There is already a thing called mvtools which works with the vapoursynth python library that is integrated with mpv.
That means you can interpolate to 60 FPS at play time. I had that working for a while, but everything kept exploding, the results where pretty good and it was awesome for anime.
Mvtools is not AI based or anything, it just cuts the video into blocks and tracks the motion of them between frames to generate the intermediate ones. It indeed had problems with depth of field blur but anime does not have this problem and the results were near perfect. The main problem is that it ran on CPU only which limits the number of blocks, but there is a commercial video player that recreated the lib with opengl, don’t remember the name of it.
It was also quite painful to get that working on debian, I used an ubuntu ppa that required me to recompile everything that came out of it and mpv (as it’s not compiled with vapoursynth support for debian).
The thing that mvtools did and the AI clearly isn’t is detecting scene change. With mvtools it simply works by counting the number of blocks that are not found on the next frame and if the number was above a threshold it just duplicated the frames instead (those blocks were linearly interpolated otherwise). The odd fade effect was present with mvtools if the threshold was not set well.
http://avisynth.org.ru/mvtools/mvtools2.html
http://www.vapoursynth.com/
Is that banner picture supposed to be comparing something?

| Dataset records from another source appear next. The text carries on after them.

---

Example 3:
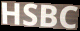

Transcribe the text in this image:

HSBC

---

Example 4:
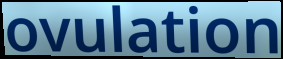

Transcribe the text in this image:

ovulation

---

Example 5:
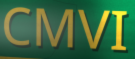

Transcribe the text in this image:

CMVI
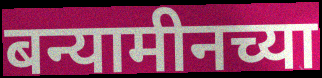
बन्यामीनच्या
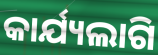
କାର୍ଯ୍ୟଲାଗି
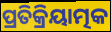
ପ୍ରତିକ୍ରିୟାତ୍ମକ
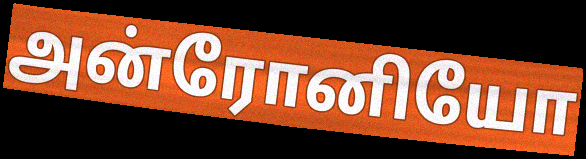
அன்ரோனியோ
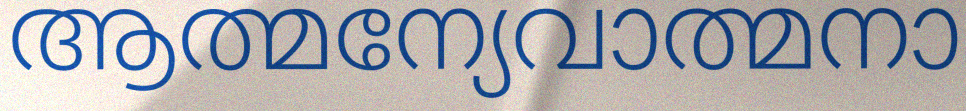
ആത്മന്യേവാത്മനാ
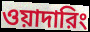
ওয়াদারিং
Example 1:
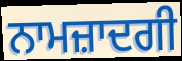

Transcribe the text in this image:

ਨਾਮਜ਼ਾਦਗੀ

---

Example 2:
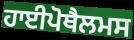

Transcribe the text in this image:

ਹਾਈਪੋਥੈਲਮਸ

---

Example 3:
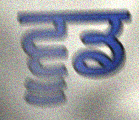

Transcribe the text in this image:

ਵੂਡ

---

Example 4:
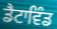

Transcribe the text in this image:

ਡੈਟਾਵਿੰਡ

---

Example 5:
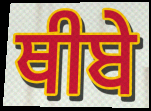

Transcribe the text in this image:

ਥੀਬੇ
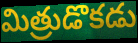
మిత్రుడొకడు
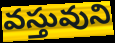
వస్తువుని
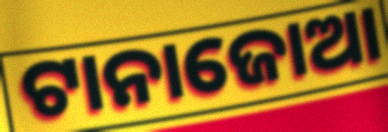
ଟାନାଜୋଆ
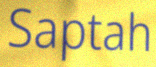
Saptah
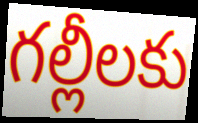
గల్లీలకు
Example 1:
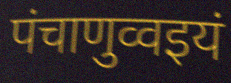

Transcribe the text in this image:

पंचाणुव्वइयं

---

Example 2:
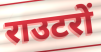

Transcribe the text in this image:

राउटरों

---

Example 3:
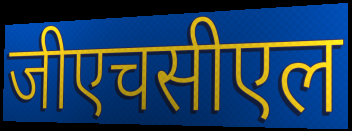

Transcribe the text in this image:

जीएचसीएल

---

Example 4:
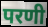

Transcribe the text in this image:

परणी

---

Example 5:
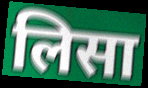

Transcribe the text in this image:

लिसा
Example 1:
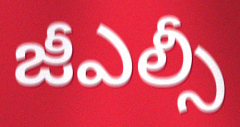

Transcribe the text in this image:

జీఎల్సీ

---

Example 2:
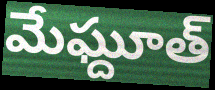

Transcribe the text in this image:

మేఘ్దూత్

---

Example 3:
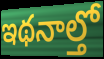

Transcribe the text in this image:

ఇథనాల్తో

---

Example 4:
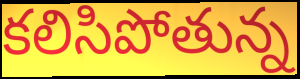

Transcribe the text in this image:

కలిసిపోతున్న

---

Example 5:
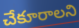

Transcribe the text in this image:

చేకూరాలని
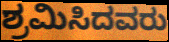
ಶ್ರಮಿಸಿದವರು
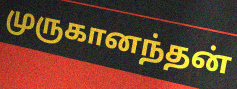
முருகானந்தன்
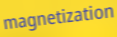
magnetization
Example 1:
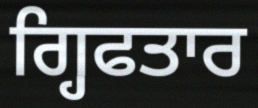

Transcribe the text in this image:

ਗ੍ਹਿਫਤਾਰ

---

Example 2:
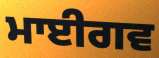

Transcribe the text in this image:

ਮਾਈਗਵ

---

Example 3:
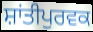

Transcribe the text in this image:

ਸ਼ਾਂਤੀਪੁਰਵਕ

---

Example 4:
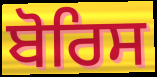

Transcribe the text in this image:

ਬੋਰਿਸ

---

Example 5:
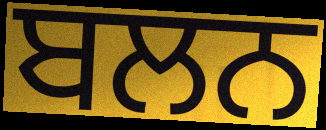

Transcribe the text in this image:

ਬਲਨ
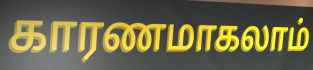
காரணமாகலாம்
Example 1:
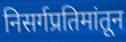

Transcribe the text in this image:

निसर्गप्रतिमांतून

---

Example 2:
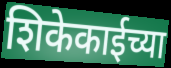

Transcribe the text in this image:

शिकेकाईच्या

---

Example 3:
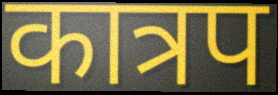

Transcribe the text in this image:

कात्रप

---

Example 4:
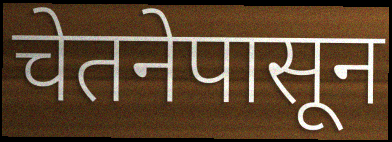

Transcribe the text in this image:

चेतनेपासून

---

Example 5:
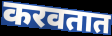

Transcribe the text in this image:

करवतात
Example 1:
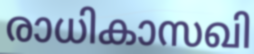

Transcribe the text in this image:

രാധികാസഖി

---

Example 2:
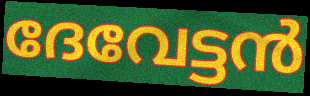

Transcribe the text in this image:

ദേവേട്ടൻ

Both sides are exactly the same frame. See, here’s the thing: if you do frame interpolation, you don’t do any processing of the frames that are already there; you just compute new frames to place between the original ones. So yeah, looking at one of the non-interpolated frames is doing exactly an A-A comparison.
The one on the right is a 60 fps image :)
– Same here – glad it wasn’t just me. Either it’s an A to A compare, or if it is actually an interpolated frame, you’d need to show the two originals the interpolated was generated from, to give it some context of what kind of a job it did.
Piecutte’s comment wasn’t there when I posted, but “vapoursynth” in the video is probably the mvtools plugin I was talking about, you can do that real time.
Interesting stuff, but you are downloading a fully trained network, not the actual dataset used to train that network (which is going to be difficult anyhow due to copyright). So it is not like you can make any tweaks and fully retrain a totally new model to fill in say 60 frames given 16 frames (Lumières) or 40 frames (Edison’s films). I’m going to guess that the above model would have been tuned for optimal performance at 24 frames a second.
The colourisation (colourization for north Americans), is interesting as well (one of the videos from the linked DAINAPP page). This would have cost about 300k per film in the 1980’s using actual humans to aid the computer by selecting each individual fill colour (color for north Americans) for multiple frames. It still looks really bad, but not as bad as it was.
https://www.youtube.com/watch?v=0fbPLR7FfgI
https://github.com/jantic/DeOldify
colorization for north americans, colourization for canadians
Canadians aren’t North Americans?
Congrats, lookup twixtor for after affects and see what others have been using for over the past decade for vector-based motion interpolation. Now you can “blow your mind” for not having googled it. Not to be condescending but AI (short for better marketed algorythms) have been around for at least a decade to solve this problem.
Here’s a test I created from slow motion footage shot on iPhone XS
https://www.youtube.com/watch?v=BH-o7k3K6QE
Could we apply this to real life? It seems to me that there are a lot of events in the world that could be improved with a little interpolation.
With the proper interpolation I could last at least 4 mins with the ladies
It needs to be cut aware. when the frames differ by a large margin and just let them be different. Leads to a strange soft cut wipe affect I don’t like. Everything else is great about it.
What Animaniacs (1993) WiLL Look Like in 60 FPS (i Wonder How Ai Works)
Noice, MAM!!!
When played at 15fps, it obviously didn’t happen. That’s why it looks so unreal at 60fps.